I returned on January 24, 2021. It is always a joy to see a place that recalls childhood. It’s raining, there are no people on the streets and a misty silence envelops me. Instinctively I head towards the old centre, there, as always, I feel the past. Step by step I reach the places dear to me.

Suddenly I realize that the old road has been cleared, now it is cleared of stones and rubble. The sidewalks are immaculate. The flower beds are squared and planted with palm trees. Piazza Belvedere, Corso Umberto I, a look at the valley and the certainty of being in a special place, where the past meets the present and together they go towards the future.

Memories move away in a few moments to give way to the reality of the moment. An exciting visual walk that awakens hope and dreams. The shadows of the evening slowly fall, but suddenly the light of the street lamps illuminates everything around.
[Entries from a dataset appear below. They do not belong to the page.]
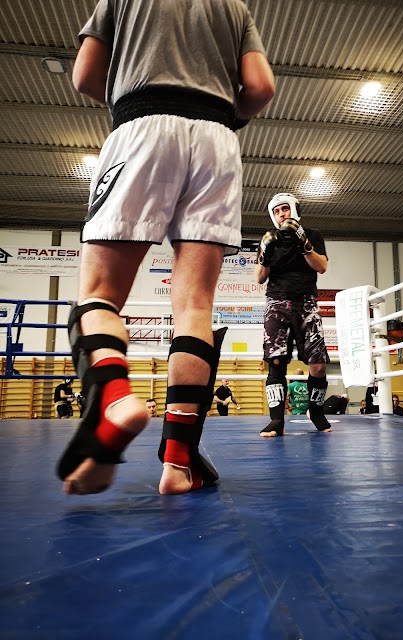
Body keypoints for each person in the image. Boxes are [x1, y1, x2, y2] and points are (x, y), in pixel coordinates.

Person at [55, 0, 275, 496]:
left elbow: (85, 76)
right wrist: (223, 115)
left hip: (143, 123)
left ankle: (114, 400)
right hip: (218, 141)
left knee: (99, 294)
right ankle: (177, 465)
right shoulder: (235, 7)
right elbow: (261, 87)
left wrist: (132, 99)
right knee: (195, 306)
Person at [254, 193, 331, 437]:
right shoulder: (268, 239)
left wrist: (303, 242)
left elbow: (322, 266)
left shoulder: (313, 234)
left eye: (285, 209)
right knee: (276, 362)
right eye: (276, 211)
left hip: (306, 303)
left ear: (295, 210)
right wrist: (265, 251)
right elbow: (259, 277)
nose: (281, 214)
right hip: (276, 302)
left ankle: (316, 412)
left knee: (317, 365)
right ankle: (277, 420)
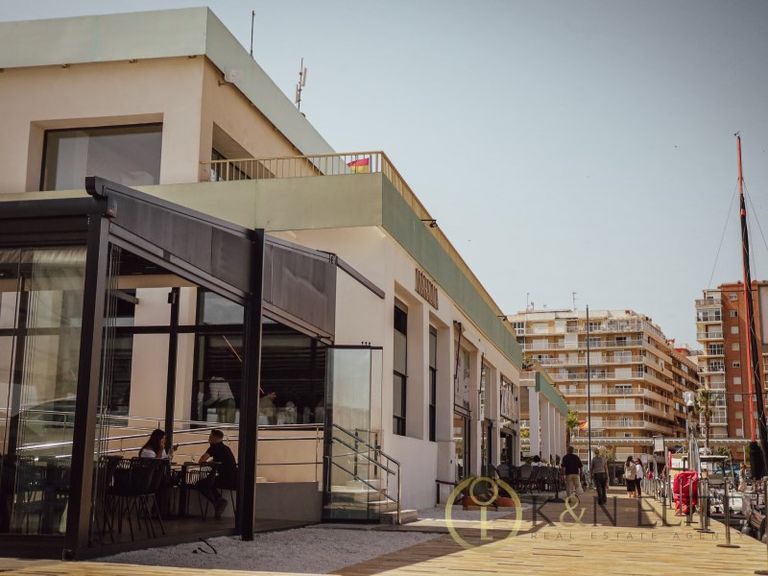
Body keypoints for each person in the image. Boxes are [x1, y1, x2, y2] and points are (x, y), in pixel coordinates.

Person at [197, 429, 237, 519]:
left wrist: (206, 463)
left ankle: (218, 501)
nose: (209, 439)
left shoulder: (214, 447)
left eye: (210, 437)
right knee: (209, 482)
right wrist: (211, 463)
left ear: (214, 438)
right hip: (234, 480)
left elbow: (201, 461)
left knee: (200, 484)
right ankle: (218, 502)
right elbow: (217, 461)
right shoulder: (226, 448)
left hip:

Those street lamps that have remained off for 53 long years, now illuminate a path of art, history, affections, traditions, flavours, aromas and popular culture.

I approach the houses and they welcome me with smiling faces and nostalgic expressions, gestures of affection and moments of everyday life, they are beautiful murals that tell of a quiet town in Belice, unknown until the tragic night of 1968.

The people of Montevago with great willpower have rebuilt their town,, took back their life and maintained their identity. Along the external walls other works stand out for their disruptive force of colours and figures. I feel immense joy in watching that place come back to life.

There, where the fury of nature has destroyed, now the skilled hands, the sensitive intelligence and the ability of inspired young people has given new life. An open-air museum dedicated to the past, to those who are no longer there, but also to young and future generations.

I leave the museum with a great sense of serenity, I would say of joy, because each work that is made is a small piece of culture and history. I feel in my heart that the construction of this open-air museum is the beginning of a larger project which will not only include the artists of Belice, but also the artists of the world.

Each artist who comes will give new life and will go away regenerated by the beauty and serenity of the places, suitable for hosting various forms of contemporary art.

Montevago is the natural place to carry out any cultural initiative. The local products are of excellent quality and lend themselves to giving life to many food and wine tours.

The tourist visiting Montevago will enjoy the many facets of a place where nature, art, culture, good food, and a great desire to do, meet.

The realization of these Visual Paths has some architects and it seems to me only right to thank: Francesco Mauceri, the cultural association “The yearning for it” with the inexhaustible Michele Giambalvo and the artists: Ligama, Bruno D’Arcevia, Patrick Ray Pugliese, Pascal Caterine.

Thanks to the industrious municipal council led by the tenacious mayor Margherita La Rocca Ruvolo.